FYI, Here's a random google picture of some laptop, it could be my laptop.. it could also not... But no, it very much is a picture the model I now have.

Saturday 13 March 2010

I changed my mind..

I changed my mind. After listening to the songs I recorded, several times I might add. I changed my mind and decided to "fuck it".. Well not literally. I'm not going to upload any of the choices I gave you earlier, dear readers. (Again, both of you). Without going into too many details, I'll just summarize the sucky-ness they possessed.

- They sucked Japanese penis.

So instead I'm going to upload one of my own songs, but not just yet. I have to write it first. So unfortunately you'll have to stay tuned until then. For some reason I've become more "a fan" of playing my own music compared to making covers of other people's music. I guess that's the progression of developing as a musician or some shit.

In the spirit of the Japanese sucky-ness I thought about linking to the reference for that comment, then you would understand. But I can't bare myself to wade through Japanese game shows just to find that specific one. You'll just have to trust, it's weird and gross and if you actually saw, you can not unsee it. So really, I'm doing you a favor.

And I promise (cross my balls and hope to score) to upload a song as soon as I've written it.
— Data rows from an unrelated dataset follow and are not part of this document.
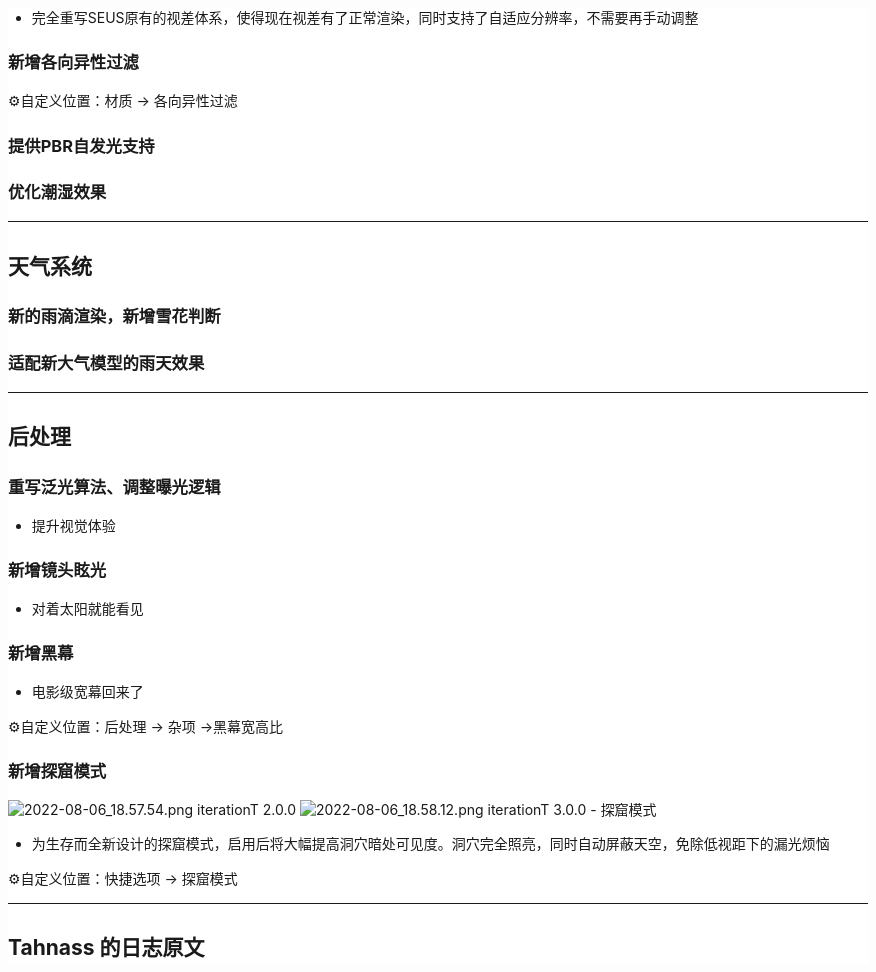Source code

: - 完全重写SEUS原有的视差体系，使得现在视差有了正常渲染，同时支持了自适应分辨率，不需要再手动调整

### 新增各向异性过滤

⚙️自定义位置：材质 -> 各向异性过滤

### 提供PBR自发光支持

### 优化潮湿效果

---

## 天气系统

### 新的雨滴渲染，新增雪花判断

### 适配新大气模型的雨天效果

---

## 后处理

### 重写泛光算法、调整曝光逻辑

- 提升视觉体验

### 新增镜头眩光

- 对着太阳就能看见

### 新增黑幕

- 电影级宽幕回来了

⚙️自定义位置：后处理 -> 杂项 ->黑幕宽高比

### 新增探窟模式

![2022-08-06_18.57.54.png](https://github.com/MineGraphCN/ImageLib/blob/main/MGCD/images/instructions/2022-08-06_18.57.54.png)
iterationT 2.0.0
![2022-08-06_18.58.12.png](https://github.com/MineGraphCN/ImageLib/blob/main/MGCD/images/instructions/2022-08-06_18.58.12.png)
iterationT 3.0.0 - 探窟模式

- 为生存而全新设计的探窟模式，启用后将大幅提高洞穴暗处可见度。洞穴完全照亮，同时自动屏蔽天空，免除低视距下的漏光烦恼

⚙️自定义位置：快捷选项 -> 探窟模式

---

## Tahnass 的日志原文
You'll just have to make do with my ramblings until then.

BTW. I have a publisher (who's name I will not disclose) who is a little more interested (than others have been) in my board game. They want me to send them the prototype. Hurray for me! Just need to make a presentational package to send to them. Nothings certain yet of course, but one (I) can always hope for something awesome!

Managed to roll out a small update to my website last week, now there's a cover image of the latest game I've played. I'm pleased with the result even though it feel a bit hacky. It's not that bad, it just has a flaw that I am aware of, but choose to ignore. We'll see how long it takes for it to bite me in the ass.
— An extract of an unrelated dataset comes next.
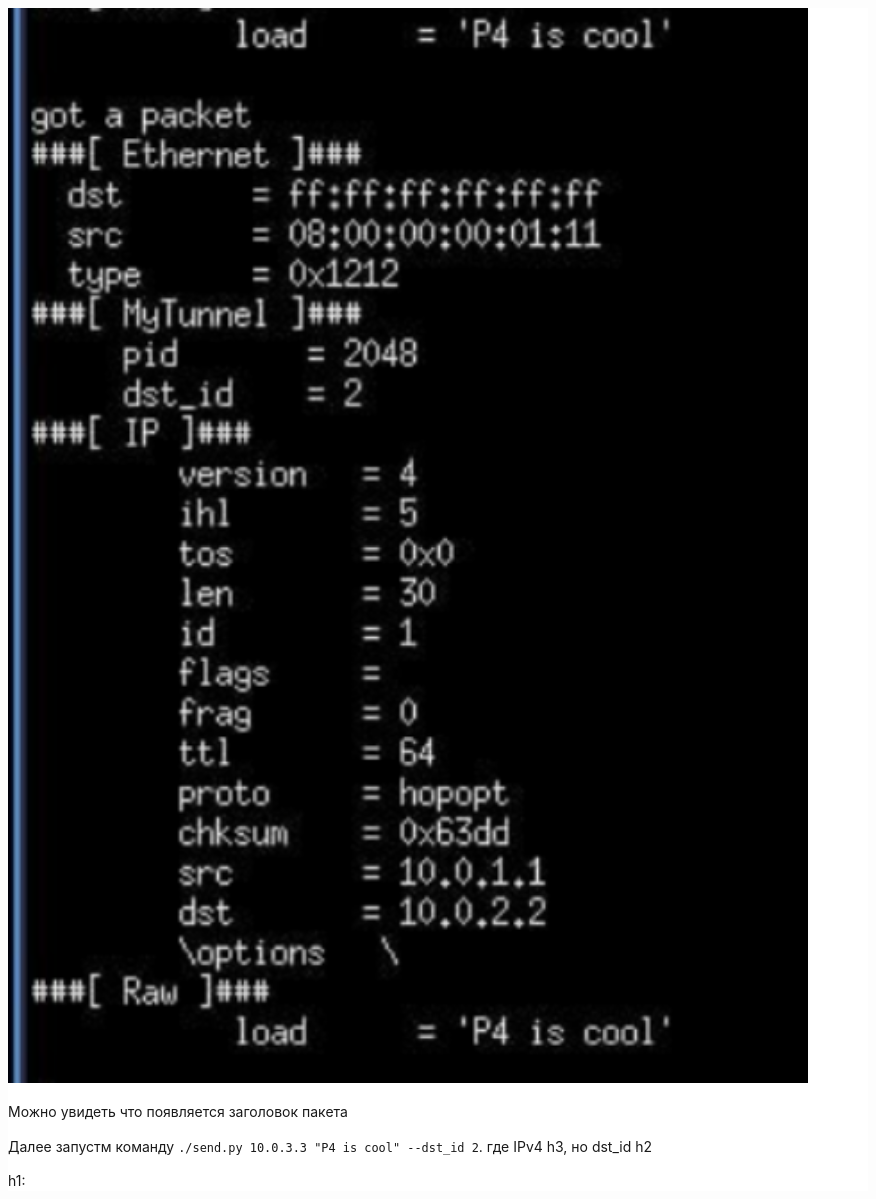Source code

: <img src="./images/node2h2.png" width="800px">

Можно увидеть что появляется заголовок пакета

Далее запустм команду `./send.py 10.0.3.3 "P4 is cool" --dst_id 2`. где IPv4 h3, но dst_id h2

h1:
Today's rambling were presented to you by:
Kanagavel Kakka

Roughly translated (badly, from two languages and for the purpose of fun) means; Chicken-Gable Poo.

And as a hidden bonus, I dare you to google search Kanagavel Kakka. No, seriously.. google it. And then come back here once you realize what it actually is the name of... Don't worry, I'll wait.
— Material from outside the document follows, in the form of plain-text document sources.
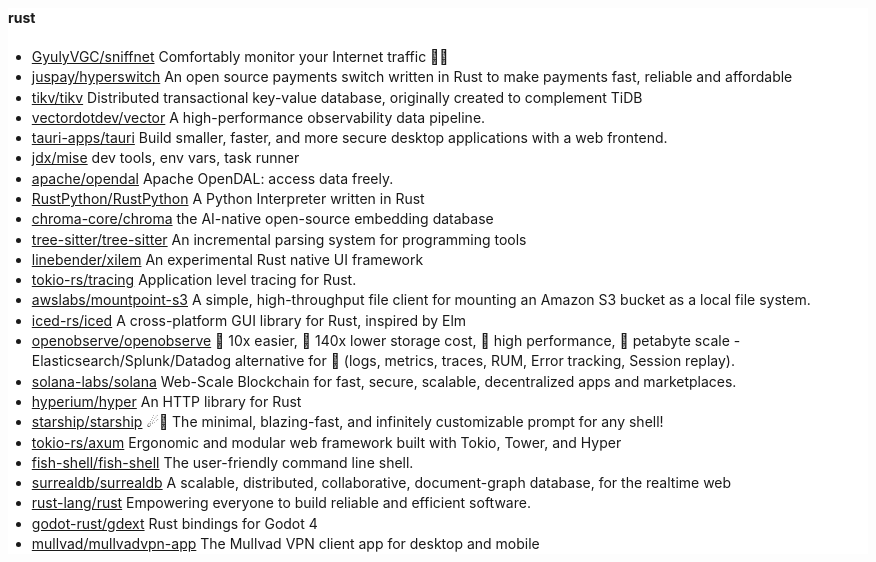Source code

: #### rust
* [GyulyVGC/sniffnet](https://github.com/GyulyVGC/sniffnet) Comfortably monitor your Internet traffic 🕵️‍♂️
* [juspay/hyperswitch](https://github.com/juspay/hyperswitch) An open source payments switch written in Rust to make payments fast, reliable and affordable
* [tikv/tikv](https://github.com/tikv/tikv) Distributed transactional key-value database, originally created to complement TiDB
* [vectordotdev/vector](https://github.com/vectordotdev/vector) A high-performance observability data pipeline.
* [tauri-apps/tauri](https://github.com/tauri-apps/tauri) Build smaller, faster, and more secure desktop applications with a web frontend.
* [jdx/mise](https://github.com/jdx/mise) dev tools, env vars, task runner
* [apache/opendal](https://github.com/apache/opendal) Apache OpenDAL: access data freely.
* [RustPython/RustPython](https://github.com/RustPython/RustPython) A Python Interpreter written in Rust
* [chroma-core/chroma](https://github.com/chroma-core/chroma) the AI-native open-source embedding database
* [tree-sitter/tree-sitter](https://github.com/tree-sitter/tree-sitter) An incremental parsing system for programming tools
* [linebender/xilem](https://github.com/linebender/xilem) An experimental Rust native UI framework
* [tokio-rs/tracing](https://github.com/tokio-rs/tracing) Application level tracing for Rust.
* [awslabs/mountpoint-s3](https://github.com/awslabs/mountpoint-s3) A simple, high-throughput file client for mounting an Amazon S3 bucket as a local file system.
* [iced-rs/iced](https://github.com/iced-rs/iced) A cross-platform GUI library for Rust, inspired by Elm
* [openobserve/openobserve](https://github.com/openobserve/openobserve) 🚀 10x easier, 🚀 140x lower storage cost, 🚀 high performance, 🚀 petabyte scale - Elasticsearch/Splunk/Datadog alternative for 🚀 (logs, metrics, traces, RUM, Error tracking, Session replay).
* [solana-labs/solana](https://github.com/solana-labs/solana) Web-Scale Blockchain for fast, secure, scalable, decentralized apps and marketplaces.
* [hyperium/hyper](https://github.com/hyperium/hyper) An HTTP library for Rust
* [starship/starship](https://github.com/starship/starship) ☄🌌️ The minimal, blazing-fast, and infinitely customizable prompt for any shell!
* [tokio-rs/axum](https://github.com/tokio-rs/axum) Ergonomic and modular web framework built with Tokio, Tower, and Hyper
* [fish-shell/fish-shell](https://github.com/fish-shell/fish-shell) The user-friendly command line shell.
* [surrealdb/surrealdb](https://github.com/surrealdb/surrealdb) A scalable, distributed, collaborative, document-graph database, for the realtime web
* [rust-lang/rust](https://github.com/rust-lang/rust) Empowering everyone to build reliable and efficient software.
* [godot-rust/gdext](https://github.com/godot-rust/gdext) Rust bindings for Godot 4
* [mullvad/mullvadvpn-app](https://github.com/mullvad/mullvadvpn-app) The Mullvad VPN client app for desktop and mobile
...Oh you're back (or never left). Well either way I'm done, so bye.

Monday 8 March 2010

Interlude: All we wanna do, is eat your brains!

I just had to..



WOOT for awesome!

Thursday 4 March 2010

Is art crap?

Or maybe more specifically.. is this crap? (the photo at the end of the post)

I was "filming" for my next narcissistic music video for youtube.com when I started playing around with some settings. Well at least, the few settings that are available on a Samsung A503 camera.. it's not a very good camera.. no wait.. I'm sorry... it's not a very technical camera.. it's good enough for me, and I kinda like the grainy look everything gets regardless of how good the lighting is. Which is why my lighting is usually crap.. And just can't be bothered to bother, so to speak. Because in the end, it's not going to be what I would want... and also.. I kinda like the grainy look..

Anyways.. filming as I were. I managed to squeeze out three covers. Personally I am not pleased with any of them. The video is pretty much exactly what I had imagined, but the audio is sub-par at best and I just generally feel like I suck when singing (not my day today I suppose...)

So for funsies.. (yes Firefox, I know it's not a real word..) I thought I would ask you kindly, dear readers.. (yes both of you)

Which song shall I embarrass myself with on youtube.com? The song with most of the votes gets uploaded. In the case of a tie, I will personally pick the person I respect the most (who voted) or just randomly.. and that song gets uploaded.

Your options are;
Excess Baggage — Staind
I Can't Make You Love Me — Bonnie Raitt
I Miss You — Blink 182

You have until next time I blog, which will be whenever I feel like it. But probably tomorrow.

So until then, enjoy this (possibly) crappy photo/art.

Taken with the earlier mentioned Samsung A503 w Invert. The only editing I did is cropped it 9:6 ratio, added a black border and of course the text frame.
No colour adjustments, no gaussian blur. Nothing else.